Stored data entries
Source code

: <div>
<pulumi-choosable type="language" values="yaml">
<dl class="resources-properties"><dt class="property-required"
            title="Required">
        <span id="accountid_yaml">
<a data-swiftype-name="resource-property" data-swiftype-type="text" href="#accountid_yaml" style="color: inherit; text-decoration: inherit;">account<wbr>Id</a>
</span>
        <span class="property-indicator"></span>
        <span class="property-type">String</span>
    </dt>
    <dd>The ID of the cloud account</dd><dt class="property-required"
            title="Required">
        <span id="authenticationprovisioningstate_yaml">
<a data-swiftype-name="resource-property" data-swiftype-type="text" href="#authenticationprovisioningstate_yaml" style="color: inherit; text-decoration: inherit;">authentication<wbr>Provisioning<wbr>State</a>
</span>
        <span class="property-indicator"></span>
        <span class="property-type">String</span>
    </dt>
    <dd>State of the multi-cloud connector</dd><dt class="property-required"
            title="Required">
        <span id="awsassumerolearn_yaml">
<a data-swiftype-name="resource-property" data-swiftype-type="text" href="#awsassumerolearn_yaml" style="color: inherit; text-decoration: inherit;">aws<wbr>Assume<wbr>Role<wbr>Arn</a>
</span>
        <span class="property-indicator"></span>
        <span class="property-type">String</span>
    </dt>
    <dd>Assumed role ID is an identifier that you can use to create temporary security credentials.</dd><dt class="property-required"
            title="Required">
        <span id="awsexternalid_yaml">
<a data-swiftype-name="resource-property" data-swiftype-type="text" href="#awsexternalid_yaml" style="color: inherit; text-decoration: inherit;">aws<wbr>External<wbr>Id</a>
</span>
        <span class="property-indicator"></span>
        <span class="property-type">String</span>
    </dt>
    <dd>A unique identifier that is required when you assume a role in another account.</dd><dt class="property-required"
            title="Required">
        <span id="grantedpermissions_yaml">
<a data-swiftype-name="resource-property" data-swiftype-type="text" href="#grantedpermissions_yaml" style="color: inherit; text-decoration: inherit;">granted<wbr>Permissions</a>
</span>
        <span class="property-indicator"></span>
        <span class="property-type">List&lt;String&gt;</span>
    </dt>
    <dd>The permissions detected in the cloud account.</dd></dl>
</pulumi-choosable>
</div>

| What this task involves |
Copy each line of the data that contains the word "choosable", leaving the other lines out.

| Problem solution |
<pulumi-choosable type="language" values="yaml">
</pulumi-choosable>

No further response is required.